Power Query - replace multiple substrings in a string from a list

5.2k Views Asked by At

I have a column with phrases like, which I need to clean from chars like ;,:! etc, by replacing them with a space (to avoid concatenation of words).

EXAMPLE OF INPUT AND OUTPUT:

"bla.blabla X&!:blablabla" needs to become "bla blabla X blablabla"

And I am not finding an easy simple solution!

source = data,  //which has Oldcol column with data to clean
CharsToRemove = { ".", "'", ":", ";", "!", "?", "<", ">", "{", "}", "[", "]", "'", "`", "^", """", "&", "-","/", "\", "|","(", ")", "," , "=", "+"}, 
//line below is where I'd like to get to, it is not working
Newcol = Table.AddColumn(source , "NEWCOL", each 
             Text.Replace([Oldcol], CharsToRemove , " ") ) 

i'm looking for the last line to work, basically.
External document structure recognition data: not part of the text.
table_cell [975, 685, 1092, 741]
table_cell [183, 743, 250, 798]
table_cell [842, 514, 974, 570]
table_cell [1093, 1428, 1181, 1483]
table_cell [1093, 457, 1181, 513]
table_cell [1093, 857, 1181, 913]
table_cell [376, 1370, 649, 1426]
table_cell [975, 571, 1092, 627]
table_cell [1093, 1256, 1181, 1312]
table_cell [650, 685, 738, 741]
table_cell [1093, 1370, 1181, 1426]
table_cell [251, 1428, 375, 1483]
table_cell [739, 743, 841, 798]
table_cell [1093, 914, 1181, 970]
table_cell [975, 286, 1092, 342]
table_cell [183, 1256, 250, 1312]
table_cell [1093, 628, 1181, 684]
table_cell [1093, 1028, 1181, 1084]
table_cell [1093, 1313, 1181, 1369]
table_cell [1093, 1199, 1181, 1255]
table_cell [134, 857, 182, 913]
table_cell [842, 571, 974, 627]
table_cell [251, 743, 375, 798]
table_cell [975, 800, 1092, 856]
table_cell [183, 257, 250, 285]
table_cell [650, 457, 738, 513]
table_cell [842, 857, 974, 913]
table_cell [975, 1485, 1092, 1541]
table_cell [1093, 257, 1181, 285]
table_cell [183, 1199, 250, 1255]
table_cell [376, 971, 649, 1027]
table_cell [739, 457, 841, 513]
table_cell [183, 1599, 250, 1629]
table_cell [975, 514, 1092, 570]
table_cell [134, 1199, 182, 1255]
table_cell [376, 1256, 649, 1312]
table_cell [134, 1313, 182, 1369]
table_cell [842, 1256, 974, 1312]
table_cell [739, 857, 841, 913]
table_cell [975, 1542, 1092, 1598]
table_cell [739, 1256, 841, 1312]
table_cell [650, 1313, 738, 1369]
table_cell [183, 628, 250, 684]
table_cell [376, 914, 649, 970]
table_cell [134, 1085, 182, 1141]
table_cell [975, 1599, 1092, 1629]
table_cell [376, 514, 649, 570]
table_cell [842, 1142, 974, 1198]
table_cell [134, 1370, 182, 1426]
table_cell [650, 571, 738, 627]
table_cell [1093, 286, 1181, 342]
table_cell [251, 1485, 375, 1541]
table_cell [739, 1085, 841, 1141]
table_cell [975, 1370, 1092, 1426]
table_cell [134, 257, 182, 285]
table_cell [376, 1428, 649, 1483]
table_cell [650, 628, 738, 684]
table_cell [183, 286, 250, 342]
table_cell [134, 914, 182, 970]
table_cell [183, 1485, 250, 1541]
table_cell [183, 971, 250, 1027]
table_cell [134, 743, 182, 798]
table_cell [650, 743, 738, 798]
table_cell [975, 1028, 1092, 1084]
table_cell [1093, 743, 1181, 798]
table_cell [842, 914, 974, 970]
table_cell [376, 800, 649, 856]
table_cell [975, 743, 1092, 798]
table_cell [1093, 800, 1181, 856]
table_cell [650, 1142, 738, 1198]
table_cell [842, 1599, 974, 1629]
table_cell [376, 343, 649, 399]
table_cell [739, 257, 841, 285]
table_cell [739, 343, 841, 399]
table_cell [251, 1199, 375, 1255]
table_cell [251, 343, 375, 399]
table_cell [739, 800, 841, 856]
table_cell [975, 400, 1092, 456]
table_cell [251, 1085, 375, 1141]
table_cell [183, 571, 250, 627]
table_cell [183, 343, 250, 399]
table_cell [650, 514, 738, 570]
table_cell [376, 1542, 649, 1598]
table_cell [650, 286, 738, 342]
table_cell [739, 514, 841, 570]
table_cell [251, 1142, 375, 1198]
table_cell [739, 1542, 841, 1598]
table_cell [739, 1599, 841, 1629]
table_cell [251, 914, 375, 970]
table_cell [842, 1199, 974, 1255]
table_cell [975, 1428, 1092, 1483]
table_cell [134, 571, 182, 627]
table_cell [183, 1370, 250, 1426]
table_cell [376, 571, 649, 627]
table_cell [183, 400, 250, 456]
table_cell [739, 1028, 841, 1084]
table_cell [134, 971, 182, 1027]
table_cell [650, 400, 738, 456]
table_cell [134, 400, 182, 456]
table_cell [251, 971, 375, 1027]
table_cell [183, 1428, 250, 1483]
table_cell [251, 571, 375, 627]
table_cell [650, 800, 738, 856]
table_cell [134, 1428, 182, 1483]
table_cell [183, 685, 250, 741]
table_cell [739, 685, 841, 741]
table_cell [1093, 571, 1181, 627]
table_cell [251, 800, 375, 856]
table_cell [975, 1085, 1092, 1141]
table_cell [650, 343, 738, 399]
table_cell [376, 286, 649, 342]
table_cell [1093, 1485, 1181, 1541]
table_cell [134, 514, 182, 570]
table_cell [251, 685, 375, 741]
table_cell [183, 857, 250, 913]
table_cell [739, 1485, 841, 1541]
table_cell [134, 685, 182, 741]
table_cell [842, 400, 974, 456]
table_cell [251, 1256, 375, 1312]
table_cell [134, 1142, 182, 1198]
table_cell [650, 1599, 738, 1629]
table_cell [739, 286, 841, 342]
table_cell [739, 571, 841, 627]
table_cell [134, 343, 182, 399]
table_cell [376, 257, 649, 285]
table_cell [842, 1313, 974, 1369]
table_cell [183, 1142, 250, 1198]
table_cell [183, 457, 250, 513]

The option of nested replace statements works but it's bulky since the actual list of chars to replace is long, and it happens in numerous parts of the code. I can turn it into the function, but I would love to know if there is a way to avoid all that, and just have a smart line-line that does that job?

thank you in advance

2

There are 2 best solutions below

4
On BEST ANSWER

For multiple text replacements, you can use List.Accumulate, e.g.

let
    CharsToRemove = Text.ToList(".':;!?<>{}[]'`^""&-/\|(),=+"),
    Source = #table({"Oldcol"},{{"bla.blabla X&!:blablabla"}}),
    Cleaned = Table.TransformColumns(Source,{{"Oldcol", each List.Accumulate(CharsToRemove,_,(String,Remove) => Text.Replace(String,Remove," "))}})
in
    Cleaned
1
On

For multiple columns, you can use Table.ReplaceValue.

let
    CharsToRemove = Text.ToList(".':;!?<>{}[]'`^""&-/\|(),=+"),
    Source = #table({"Oldcol1", "Oldcol2"},{{"bla.blabla X&!:blablabla","bla.blabla X&!:blablabla"}}),
    Cleaned = List.Accumulate(CharsToRemove,Source,(Table,Remove) => Table.ReplaceValue(Table,Remove," ",Replacer.ReplaceText,{"Oldcol1","Oldcol2"}))
in
    Cleaned